## BEGIN RECORDS SUPPLIED
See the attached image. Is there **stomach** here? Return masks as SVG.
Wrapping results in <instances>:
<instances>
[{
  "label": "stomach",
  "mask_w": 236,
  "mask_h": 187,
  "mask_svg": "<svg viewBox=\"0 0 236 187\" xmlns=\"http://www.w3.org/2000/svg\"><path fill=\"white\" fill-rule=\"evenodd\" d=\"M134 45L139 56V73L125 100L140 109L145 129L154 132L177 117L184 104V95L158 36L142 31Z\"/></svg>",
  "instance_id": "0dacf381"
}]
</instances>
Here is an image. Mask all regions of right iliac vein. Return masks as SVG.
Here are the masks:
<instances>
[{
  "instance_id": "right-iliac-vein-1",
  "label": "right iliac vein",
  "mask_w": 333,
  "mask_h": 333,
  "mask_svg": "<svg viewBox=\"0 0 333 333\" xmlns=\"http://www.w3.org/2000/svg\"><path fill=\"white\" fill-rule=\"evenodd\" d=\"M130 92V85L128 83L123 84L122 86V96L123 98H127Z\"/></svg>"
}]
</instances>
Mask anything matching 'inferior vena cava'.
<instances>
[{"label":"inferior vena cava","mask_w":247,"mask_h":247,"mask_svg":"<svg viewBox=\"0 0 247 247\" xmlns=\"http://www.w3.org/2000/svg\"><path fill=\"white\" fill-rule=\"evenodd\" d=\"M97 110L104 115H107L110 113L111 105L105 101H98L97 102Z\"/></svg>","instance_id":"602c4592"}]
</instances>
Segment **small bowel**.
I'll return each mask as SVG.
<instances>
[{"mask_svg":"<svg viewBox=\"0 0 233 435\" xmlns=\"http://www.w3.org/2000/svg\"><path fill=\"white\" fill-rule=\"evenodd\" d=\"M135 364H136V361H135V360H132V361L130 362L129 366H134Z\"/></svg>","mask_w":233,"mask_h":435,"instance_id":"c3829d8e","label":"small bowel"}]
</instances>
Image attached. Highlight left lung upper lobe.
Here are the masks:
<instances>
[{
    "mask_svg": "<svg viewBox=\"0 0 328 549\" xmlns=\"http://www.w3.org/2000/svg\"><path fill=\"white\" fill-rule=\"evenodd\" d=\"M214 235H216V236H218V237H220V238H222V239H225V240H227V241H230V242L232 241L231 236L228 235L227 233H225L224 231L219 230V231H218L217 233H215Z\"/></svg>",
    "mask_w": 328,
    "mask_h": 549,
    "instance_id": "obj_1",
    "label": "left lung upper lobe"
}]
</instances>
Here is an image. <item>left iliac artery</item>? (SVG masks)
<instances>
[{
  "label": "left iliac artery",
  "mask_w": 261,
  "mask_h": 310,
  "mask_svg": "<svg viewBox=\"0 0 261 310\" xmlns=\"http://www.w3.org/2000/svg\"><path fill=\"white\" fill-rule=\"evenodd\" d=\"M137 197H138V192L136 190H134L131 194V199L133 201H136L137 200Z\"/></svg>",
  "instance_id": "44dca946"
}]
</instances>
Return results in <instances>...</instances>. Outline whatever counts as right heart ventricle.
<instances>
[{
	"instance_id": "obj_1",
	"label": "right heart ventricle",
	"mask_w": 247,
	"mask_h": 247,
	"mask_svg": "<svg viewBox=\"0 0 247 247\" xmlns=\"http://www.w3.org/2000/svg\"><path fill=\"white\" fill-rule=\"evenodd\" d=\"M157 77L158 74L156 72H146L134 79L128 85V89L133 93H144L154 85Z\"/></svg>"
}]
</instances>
## END RECORDS SUPPLIED
*SHORT TASK*:
Print every line of the listing above, character for character, with nothing altered or left out.

*SOLVED EXERCISE*:
See the attached image. Is there **stomach** here? Return masks as SVG.
Wrapping results in <instances>:
<instances>
[{
  "label": "stomach",
  "mask_w": 236,
  "mask_h": 187,
  "mask_svg": "<svg viewBox=\"0 0 236 187\" xmlns=\"http://www.w3.org/2000/svg\"><path fill=\"white\" fill-rule=\"evenodd\" d=\"M134 45L139 56V73L125 100L140 109L145 129L154 132L177 117L184 104V95L158 36L142 31Z\"/></svg>",
  "instance_id": "0dacf381"
}]
</instances>
Here is an image. Mask all regions of right iliac vein. Return masks as SVG.
Here are the masks:
<instances>
[{
  "instance_id": "right-iliac-vein-1",
  "label": "right iliac vein",
  "mask_w": 333,
  "mask_h": 333,
  "mask_svg": "<svg viewBox=\"0 0 333 333\" xmlns=\"http://www.w3.org/2000/svg\"><path fill=\"white\" fill-rule=\"evenodd\" d=\"M130 92V85L128 83L123 84L122 86V96L123 98H127Z\"/></svg>"
}]
</instances>
Mask anything matching 'inferior vena cava'.
<instances>
[{"label":"inferior vena cava","mask_w":247,"mask_h":247,"mask_svg":"<svg viewBox=\"0 0 247 247\" xmlns=\"http://www.w3.org/2000/svg\"><path fill=\"white\" fill-rule=\"evenodd\" d=\"M97 110L104 115H107L110 113L111 105L105 101H98L97 102Z\"/></svg>","instance_id":"602c4592"}]
</instances>
Segment **small bowel**.
I'll return each mask as SVG.
<instances>
[{"mask_svg":"<svg viewBox=\"0 0 233 435\" xmlns=\"http://www.w3.org/2000/svg\"><path fill=\"white\" fill-rule=\"evenodd\" d=\"M135 364H136V361H135V360H132V361L130 362L129 366H134Z\"/></svg>","mask_w":233,"mask_h":435,"instance_id":"c3829d8e","label":"small bowel"}]
</instances>
Image attached. Highlight left lung upper lobe.
Here are the masks:
<instances>
[{
    "mask_svg": "<svg viewBox=\"0 0 328 549\" xmlns=\"http://www.w3.org/2000/svg\"><path fill=\"white\" fill-rule=\"evenodd\" d=\"M214 235H216V236H218V237H220V238H222V239H225V240H227V241H230V242L232 241L231 236L228 235L227 233H225L224 231L219 230V231H218L217 233H215Z\"/></svg>",
    "mask_w": 328,
    "mask_h": 549,
    "instance_id": "obj_1",
    "label": "left lung upper lobe"
}]
</instances>
Here is an image. <item>left iliac artery</item>? (SVG masks)
<instances>
[{
  "label": "left iliac artery",
  "mask_w": 261,
  "mask_h": 310,
  "mask_svg": "<svg viewBox=\"0 0 261 310\" xmlns=\"http://www.w3.org/2000/svg\"><path fill=\"white\" fill-rule=\"evenodd\" d=\"M137 197H138V192L136 190H134L131 194V199L133 201H136L137 200Z\"/></svg>",
  "instance_id": "44dca946"
}]
</instances>
Return results in <instances>...</instances>. Outline whatever counts as right heart ventricle.
<instances>
[{
	"instance_id": "obj_1",
	"label": "right heart ventricle",
	"mask_w": 247,
	"mask_h": 247,
	"mask_svg": "<svg viewBox=\"0 0 247 247\" xmlns=\"http://www.w3.org/2000/svg\"><path fill=\"white\" fill-rule=\"evenodd\" d=\"M157 77L158 74L156 72H146L134 79L128 85V89L133 93H144L154 85Z\"/></svg>"
}]
</instances>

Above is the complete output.